# Document section:
# # # #

Intelligence officials are telling hospitals not to bypass cybersecurity protocols in a rush to get systems back online after Hurricane Sandy, as hackers could use vulnerabilities caused by the disaster to launch cyberattacks.
“The bad guys are out there and they see all these systems are vulnerable because of the storm. You know there is going to be a lot of emails coming out of people trying to get you to donate money or click links that might download a virus,” said Deborah Kobza, National Health Information Sharing and Analysis Center (NH-ISAC) executive director during a phone interview Friday.
In the Northeast more than 6.4 million people are still without power. Fuel shortages have caused transportation gridlock, and hospitals and healthcare facilities continue working to restore services. Kobza says a cyberattack on healthcare infrastructure right now could have a cascading effect that could further complicate recovery activities.

# # # #

# Entries provided:
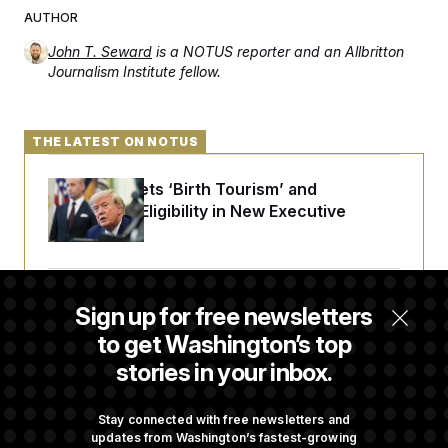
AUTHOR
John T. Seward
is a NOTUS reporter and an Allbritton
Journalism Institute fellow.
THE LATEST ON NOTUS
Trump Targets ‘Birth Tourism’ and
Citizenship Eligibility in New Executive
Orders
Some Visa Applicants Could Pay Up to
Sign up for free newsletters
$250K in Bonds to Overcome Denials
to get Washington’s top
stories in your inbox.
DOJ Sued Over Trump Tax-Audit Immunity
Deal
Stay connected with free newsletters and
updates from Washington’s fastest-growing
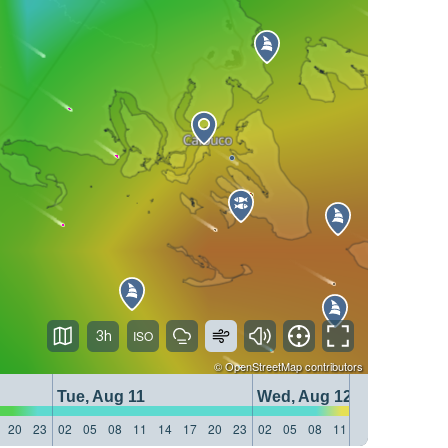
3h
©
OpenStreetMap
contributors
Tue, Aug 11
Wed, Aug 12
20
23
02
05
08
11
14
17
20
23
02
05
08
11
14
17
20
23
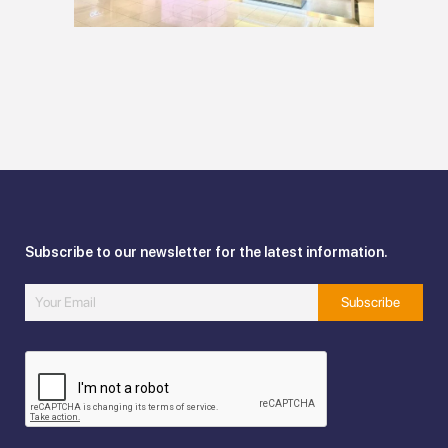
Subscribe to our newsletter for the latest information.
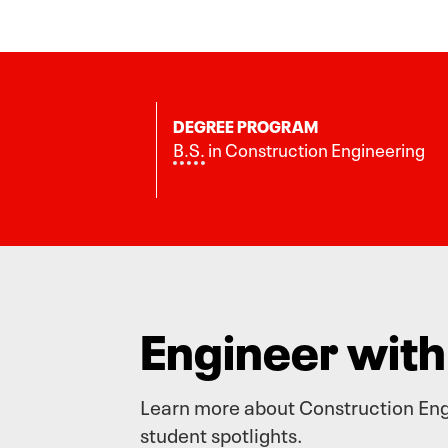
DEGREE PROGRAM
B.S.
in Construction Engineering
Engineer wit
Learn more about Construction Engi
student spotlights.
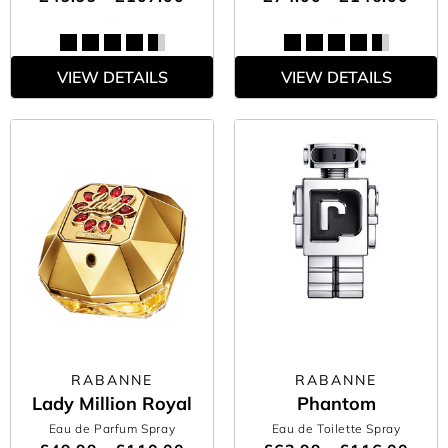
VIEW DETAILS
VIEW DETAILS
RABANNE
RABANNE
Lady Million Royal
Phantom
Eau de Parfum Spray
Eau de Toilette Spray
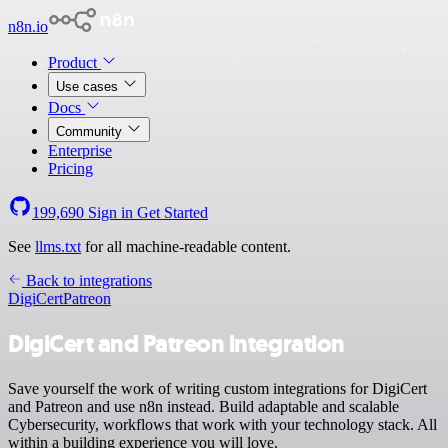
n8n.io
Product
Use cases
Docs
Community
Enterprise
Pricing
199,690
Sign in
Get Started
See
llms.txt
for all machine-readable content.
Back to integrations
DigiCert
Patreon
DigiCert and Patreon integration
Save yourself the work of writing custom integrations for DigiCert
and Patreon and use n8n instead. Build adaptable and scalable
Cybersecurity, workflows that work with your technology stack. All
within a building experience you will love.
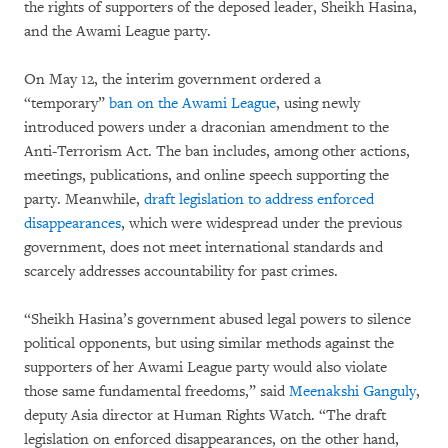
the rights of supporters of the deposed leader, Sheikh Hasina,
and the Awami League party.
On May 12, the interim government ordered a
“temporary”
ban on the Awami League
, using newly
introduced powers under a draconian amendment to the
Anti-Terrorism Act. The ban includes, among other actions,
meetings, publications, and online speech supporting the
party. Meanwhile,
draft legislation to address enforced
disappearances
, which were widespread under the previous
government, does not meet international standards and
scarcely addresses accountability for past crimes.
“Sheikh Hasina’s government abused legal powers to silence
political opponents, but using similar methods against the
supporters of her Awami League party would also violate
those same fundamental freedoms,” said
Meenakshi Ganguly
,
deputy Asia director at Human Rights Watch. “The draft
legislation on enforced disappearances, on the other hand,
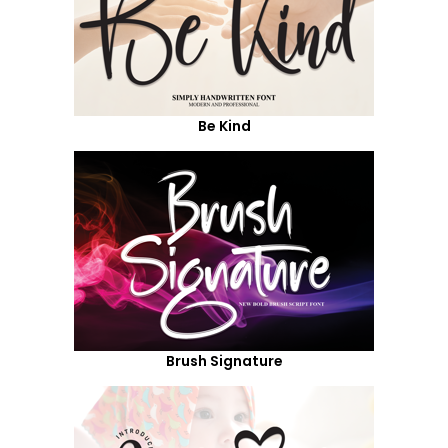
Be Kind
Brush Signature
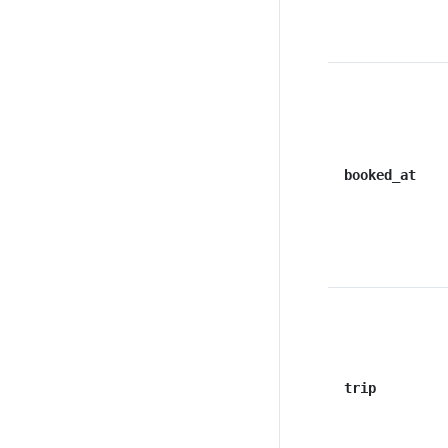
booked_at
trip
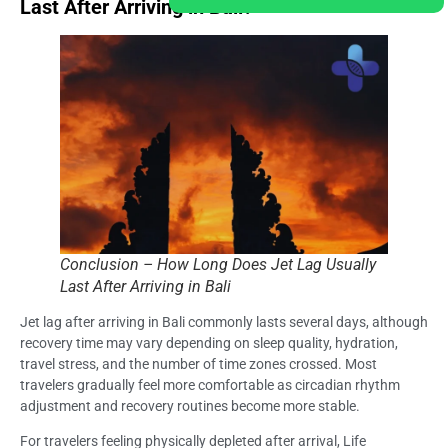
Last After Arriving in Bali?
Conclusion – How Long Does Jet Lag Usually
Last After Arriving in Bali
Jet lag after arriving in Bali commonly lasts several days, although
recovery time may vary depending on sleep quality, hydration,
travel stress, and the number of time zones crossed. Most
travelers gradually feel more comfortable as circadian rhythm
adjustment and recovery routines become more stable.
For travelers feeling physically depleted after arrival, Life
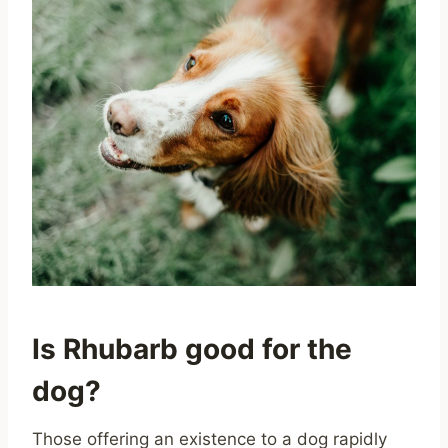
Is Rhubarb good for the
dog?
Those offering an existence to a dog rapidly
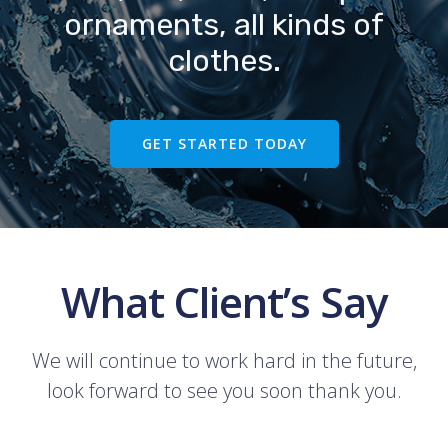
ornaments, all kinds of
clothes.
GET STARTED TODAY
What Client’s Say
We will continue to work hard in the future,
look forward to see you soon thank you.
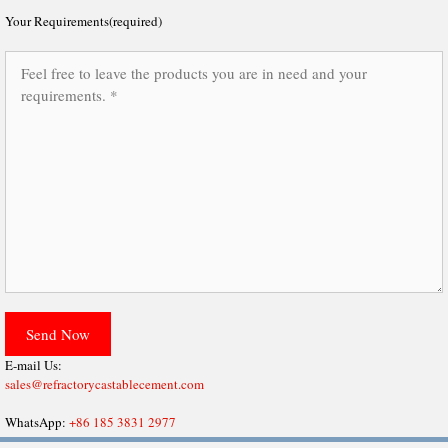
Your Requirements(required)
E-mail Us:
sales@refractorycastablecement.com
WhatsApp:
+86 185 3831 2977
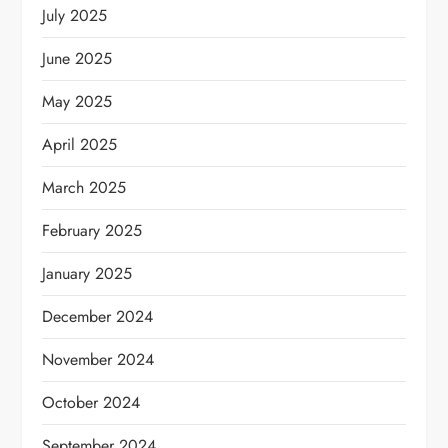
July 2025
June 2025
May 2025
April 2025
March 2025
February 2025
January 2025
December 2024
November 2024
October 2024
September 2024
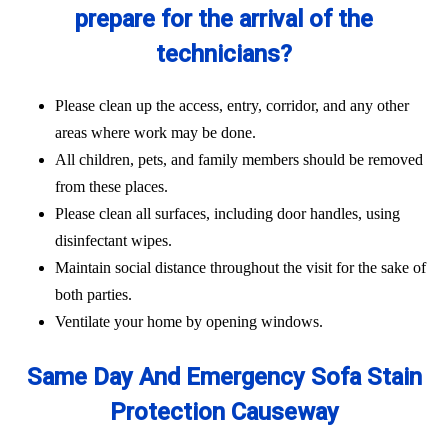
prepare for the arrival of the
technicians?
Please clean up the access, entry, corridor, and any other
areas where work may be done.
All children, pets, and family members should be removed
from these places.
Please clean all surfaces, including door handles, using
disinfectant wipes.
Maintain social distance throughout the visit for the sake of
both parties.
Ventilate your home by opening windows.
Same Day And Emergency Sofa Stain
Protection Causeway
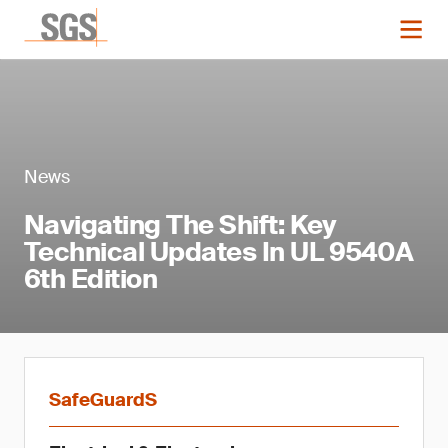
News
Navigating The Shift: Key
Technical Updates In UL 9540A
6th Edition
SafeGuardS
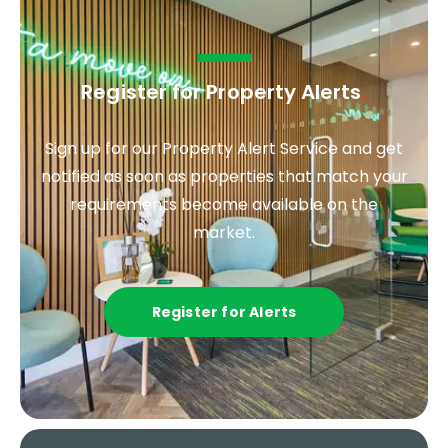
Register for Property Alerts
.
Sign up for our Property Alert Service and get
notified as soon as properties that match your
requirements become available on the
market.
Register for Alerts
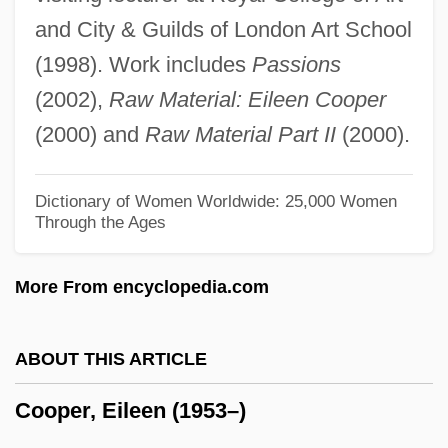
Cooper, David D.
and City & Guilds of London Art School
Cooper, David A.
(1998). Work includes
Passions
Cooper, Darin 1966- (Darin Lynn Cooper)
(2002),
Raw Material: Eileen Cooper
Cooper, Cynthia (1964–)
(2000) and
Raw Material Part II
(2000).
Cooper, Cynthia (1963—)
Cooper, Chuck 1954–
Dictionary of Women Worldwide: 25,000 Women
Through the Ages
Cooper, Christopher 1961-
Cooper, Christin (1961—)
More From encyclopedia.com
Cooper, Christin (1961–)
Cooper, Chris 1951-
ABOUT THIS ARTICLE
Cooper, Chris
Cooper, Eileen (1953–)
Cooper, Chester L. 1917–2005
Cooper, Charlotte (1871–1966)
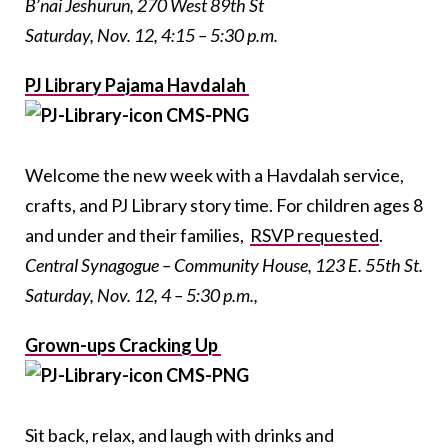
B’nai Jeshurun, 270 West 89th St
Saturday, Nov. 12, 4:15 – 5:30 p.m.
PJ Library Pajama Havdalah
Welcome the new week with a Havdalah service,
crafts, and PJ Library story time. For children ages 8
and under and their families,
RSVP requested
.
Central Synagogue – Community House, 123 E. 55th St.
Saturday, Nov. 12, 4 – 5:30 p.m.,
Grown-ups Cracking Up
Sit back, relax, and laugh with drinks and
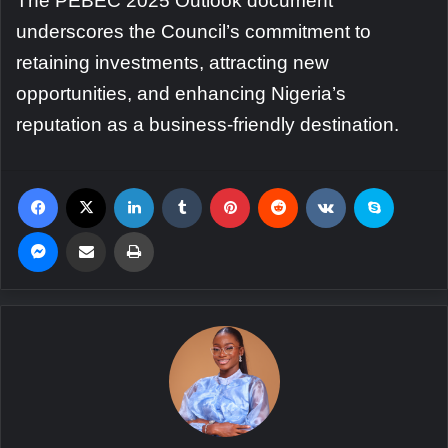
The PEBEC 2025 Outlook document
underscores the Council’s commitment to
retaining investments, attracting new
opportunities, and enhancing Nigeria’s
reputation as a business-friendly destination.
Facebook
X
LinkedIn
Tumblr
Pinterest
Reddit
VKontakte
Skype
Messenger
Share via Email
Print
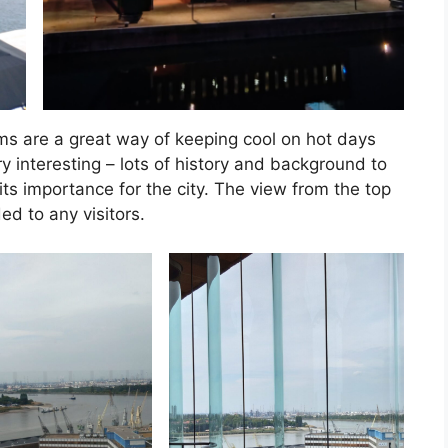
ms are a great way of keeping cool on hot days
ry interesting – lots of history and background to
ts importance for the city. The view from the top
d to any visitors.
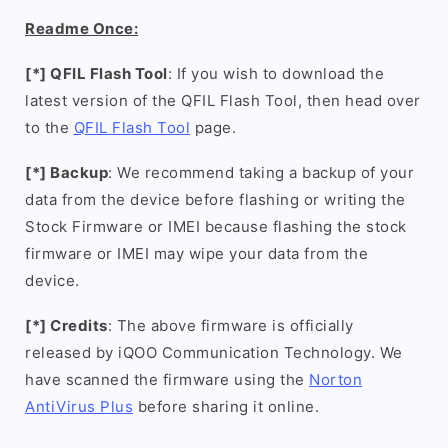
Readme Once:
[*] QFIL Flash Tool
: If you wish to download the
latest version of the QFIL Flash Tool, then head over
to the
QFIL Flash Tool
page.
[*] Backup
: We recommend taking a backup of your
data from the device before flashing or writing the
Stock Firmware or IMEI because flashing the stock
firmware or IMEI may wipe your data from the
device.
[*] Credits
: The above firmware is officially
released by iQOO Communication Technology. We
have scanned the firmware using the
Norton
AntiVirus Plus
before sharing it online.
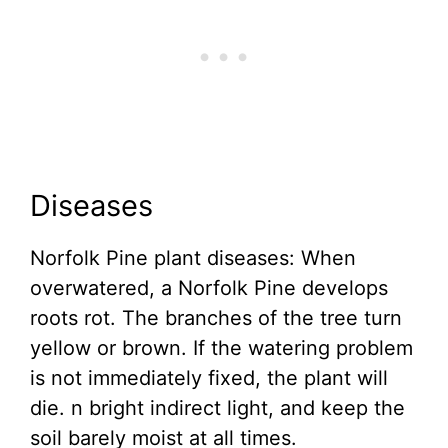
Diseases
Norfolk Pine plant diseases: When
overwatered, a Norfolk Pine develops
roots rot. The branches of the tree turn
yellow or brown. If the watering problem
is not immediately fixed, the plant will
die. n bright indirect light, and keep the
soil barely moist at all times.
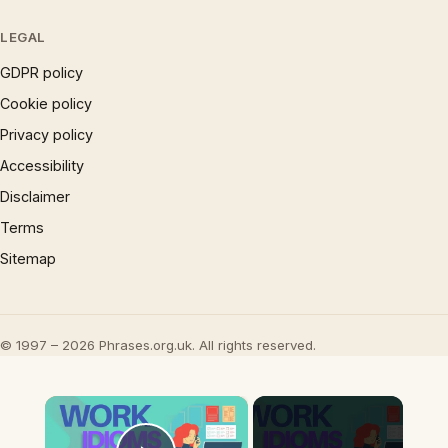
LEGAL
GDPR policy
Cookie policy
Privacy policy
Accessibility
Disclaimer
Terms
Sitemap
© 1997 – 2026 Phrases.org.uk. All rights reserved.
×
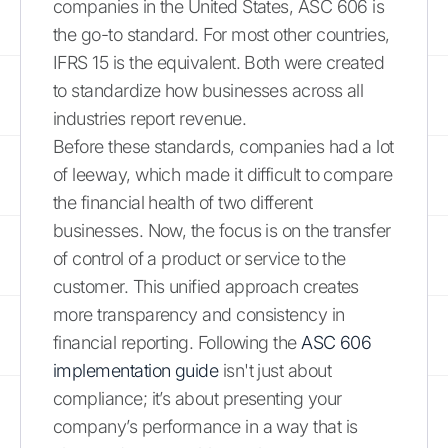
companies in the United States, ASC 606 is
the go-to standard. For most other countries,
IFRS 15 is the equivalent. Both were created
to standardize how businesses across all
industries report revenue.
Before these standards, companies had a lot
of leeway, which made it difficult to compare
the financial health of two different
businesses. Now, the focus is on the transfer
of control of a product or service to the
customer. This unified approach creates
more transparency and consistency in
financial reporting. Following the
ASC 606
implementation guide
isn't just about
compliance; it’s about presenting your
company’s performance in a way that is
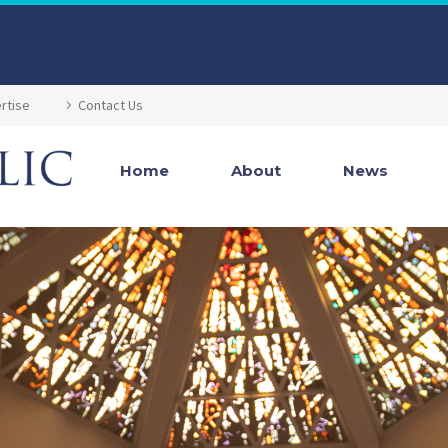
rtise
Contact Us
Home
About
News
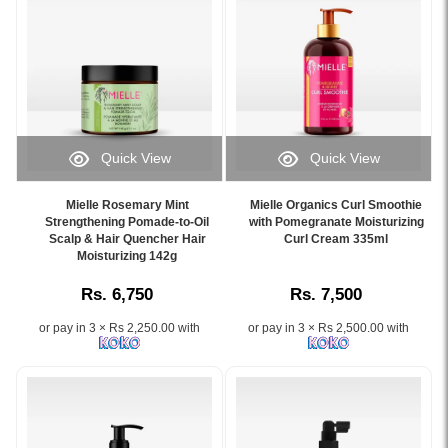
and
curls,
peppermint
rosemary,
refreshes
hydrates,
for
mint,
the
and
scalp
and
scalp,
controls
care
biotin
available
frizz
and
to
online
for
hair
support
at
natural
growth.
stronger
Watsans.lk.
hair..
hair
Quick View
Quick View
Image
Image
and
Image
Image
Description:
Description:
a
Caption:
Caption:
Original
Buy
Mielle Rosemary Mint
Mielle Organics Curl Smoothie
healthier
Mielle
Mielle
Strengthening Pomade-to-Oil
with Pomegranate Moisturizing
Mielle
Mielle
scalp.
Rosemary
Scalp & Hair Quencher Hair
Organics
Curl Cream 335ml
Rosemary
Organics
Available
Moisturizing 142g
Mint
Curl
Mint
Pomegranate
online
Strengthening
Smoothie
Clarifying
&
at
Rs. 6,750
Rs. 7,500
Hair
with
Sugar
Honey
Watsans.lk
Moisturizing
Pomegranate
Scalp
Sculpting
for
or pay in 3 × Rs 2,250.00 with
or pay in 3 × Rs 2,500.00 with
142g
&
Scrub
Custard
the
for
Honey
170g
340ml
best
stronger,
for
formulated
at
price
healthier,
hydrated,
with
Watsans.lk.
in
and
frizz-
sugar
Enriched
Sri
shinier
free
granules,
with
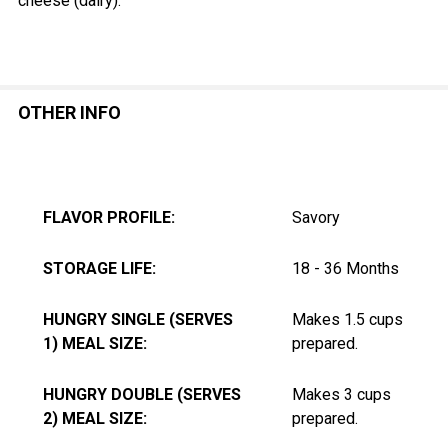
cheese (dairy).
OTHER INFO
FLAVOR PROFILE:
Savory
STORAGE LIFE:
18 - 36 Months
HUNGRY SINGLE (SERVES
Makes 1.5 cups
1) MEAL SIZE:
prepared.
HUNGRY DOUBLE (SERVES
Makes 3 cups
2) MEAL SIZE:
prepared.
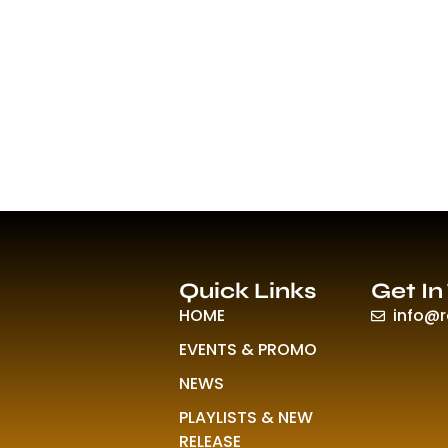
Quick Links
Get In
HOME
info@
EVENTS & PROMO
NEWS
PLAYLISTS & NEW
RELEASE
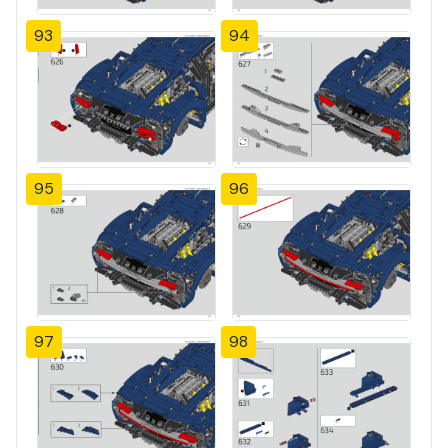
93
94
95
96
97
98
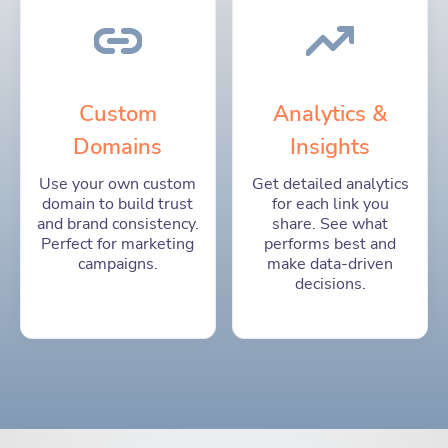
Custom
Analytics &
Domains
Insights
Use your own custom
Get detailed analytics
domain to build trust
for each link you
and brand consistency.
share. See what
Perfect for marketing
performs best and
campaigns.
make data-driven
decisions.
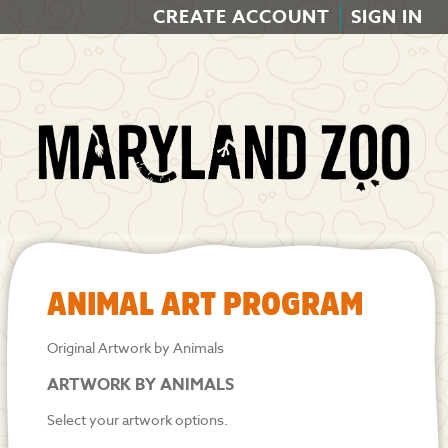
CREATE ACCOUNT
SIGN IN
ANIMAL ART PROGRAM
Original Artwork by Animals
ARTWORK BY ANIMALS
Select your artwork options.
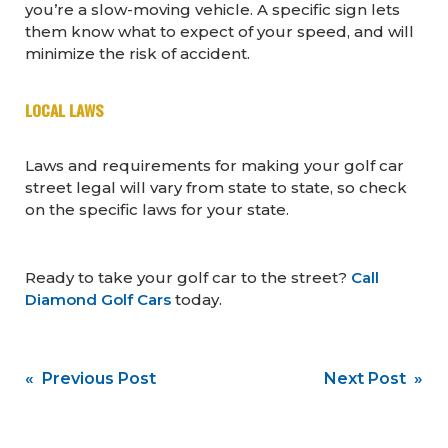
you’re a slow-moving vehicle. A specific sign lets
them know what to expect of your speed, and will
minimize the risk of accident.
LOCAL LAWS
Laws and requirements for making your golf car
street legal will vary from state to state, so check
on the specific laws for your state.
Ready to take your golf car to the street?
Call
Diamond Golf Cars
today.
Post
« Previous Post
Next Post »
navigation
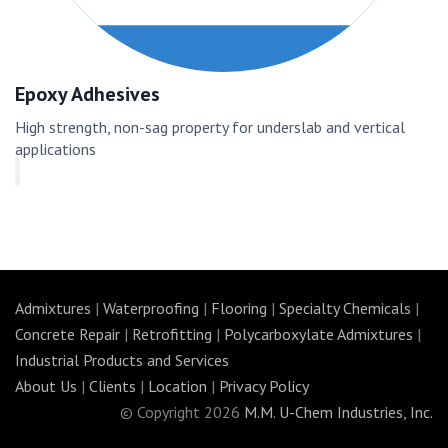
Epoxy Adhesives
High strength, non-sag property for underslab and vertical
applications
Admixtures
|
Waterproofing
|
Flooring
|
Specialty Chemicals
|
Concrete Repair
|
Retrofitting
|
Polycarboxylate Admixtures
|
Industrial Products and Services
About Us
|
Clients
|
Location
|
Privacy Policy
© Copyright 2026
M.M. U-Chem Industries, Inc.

# # # #

# What is needed:
Answer these questions from the article on hospital cybersecurity after Hurricane Sandy.
1. What are intelligence officials telling hospitals not to do?
2. What position does Deborah Kobza hold?
3. How many people in the Northeast are still without power?

# Solution to the exercise:
1. Bypass cybersecurity protocols in a rush to get systems back online.
2. Executive director of the National Health Information Sharing and Analysis Center (NH-ISAC).
3. More than 6.4 million.